+++ Dataset records
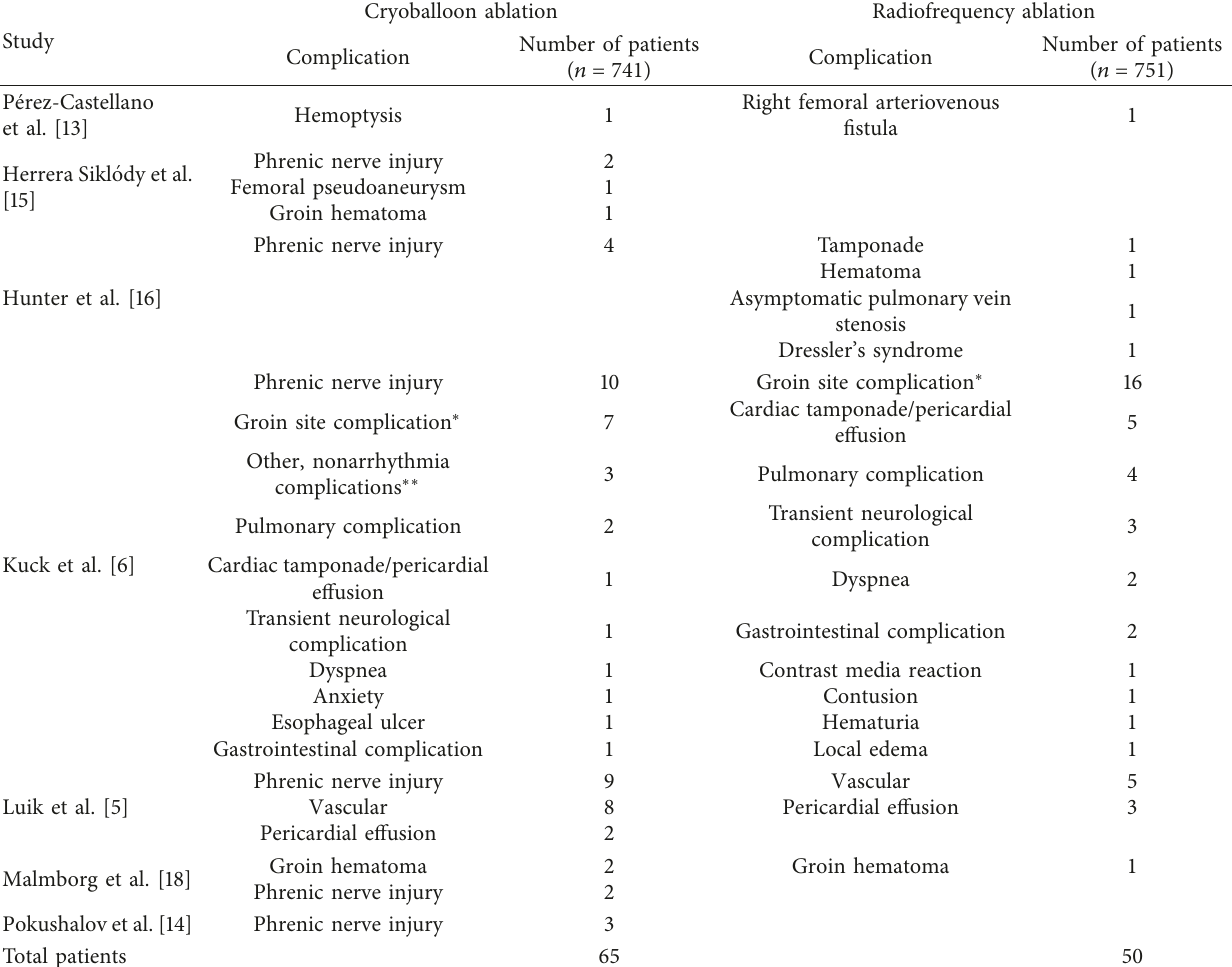
Table 3: Reported postoperative complications after cryoballoon ablation versus radiofrequency ablation.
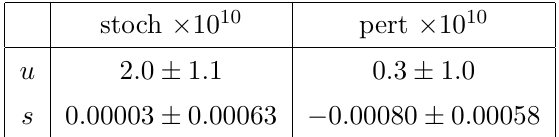
Table 5 . Correlated di(cid:11)erence of results obtained from using equation (5.11) or Pad(cid:19)e R 11 for determining ^(cid:5)( ^ Q 2 ).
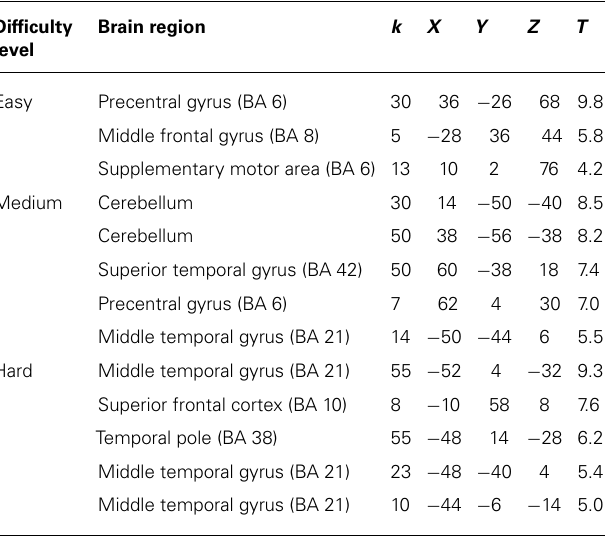
the brain.The functional brain response is overlaid on a rendered standardized brain (MNI-space) with a threshold of 0.005 uncorrected only showing clusters with a minimum of five voxels.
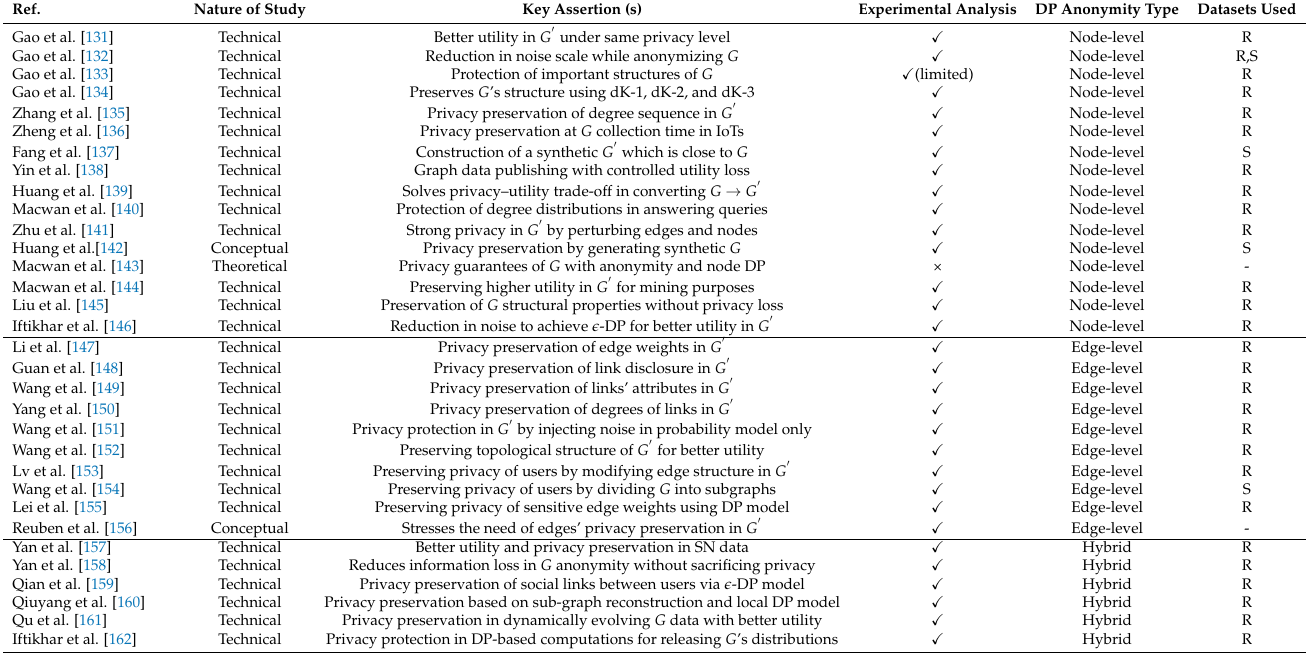
Table 5. Summary and comparison of state-of-the-art DP-based G anonymity techniques. Ref.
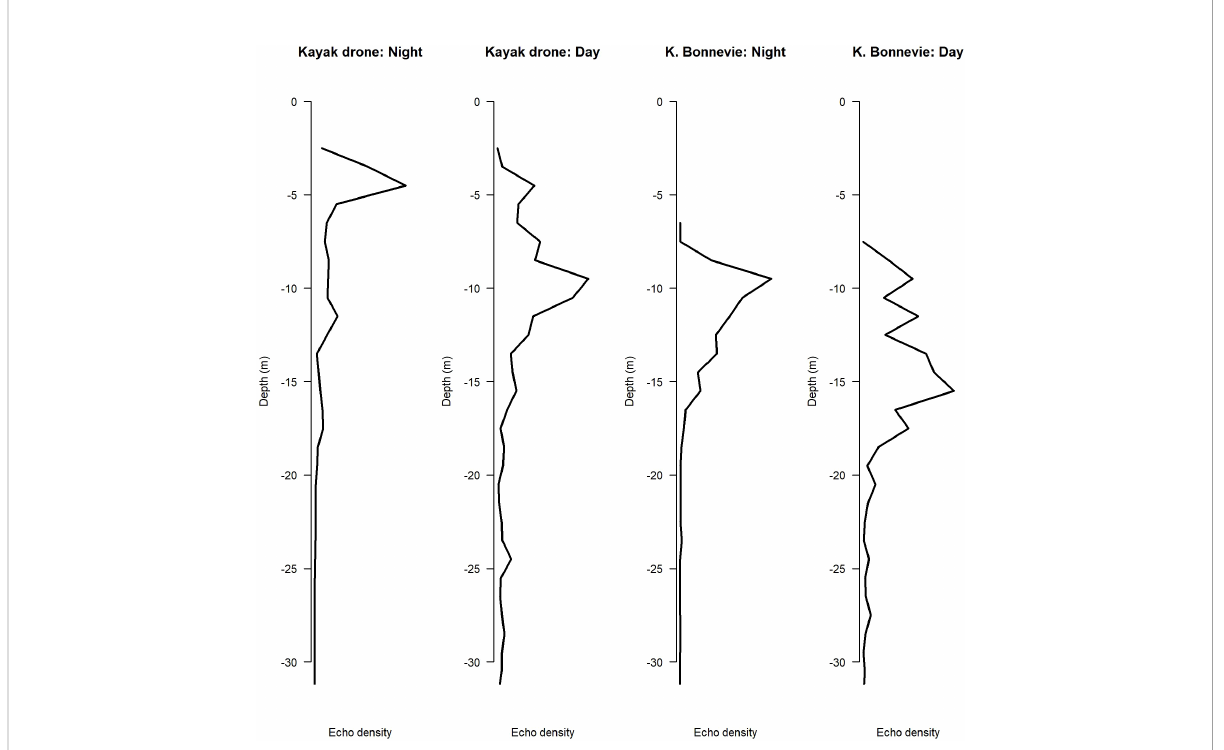
FIGURE 6 The echo density of sprat by depth, measured from the Kayak Drone and the research vessel Kristine Bonnevie (Årdalsfjorden, Norway, August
++++++
• **Task**:
Because only the text is wanted, repeat all the entries exactly and leave out the pictures.

• **Written answer**:
Table 3: Reported postoperative complications after cryoballoon ablation versus radiofrequency ablation.
Table 5 . Correlated di(cid:11)erence of results obtained from using equation (5.11) or Pad(cid:19)e R 11 for determining ^(cid:5)( ^ Q 2 ).
the brain.The functional brain response is overlaid on a rendered standardized brain (MNI-space) with a threshold of 0.005 uncorrected only showing clusters with a minimum of five voxels.
Table 5. Summary and comparison of state-of-the-art DP-based G anonymity techniques. Ref.
FIGURE 6 The echo density of sprat by depth, measured from the Kayak Drone and the research vessel Kristine Bonnevie (Årdalsfjorden, Norway, August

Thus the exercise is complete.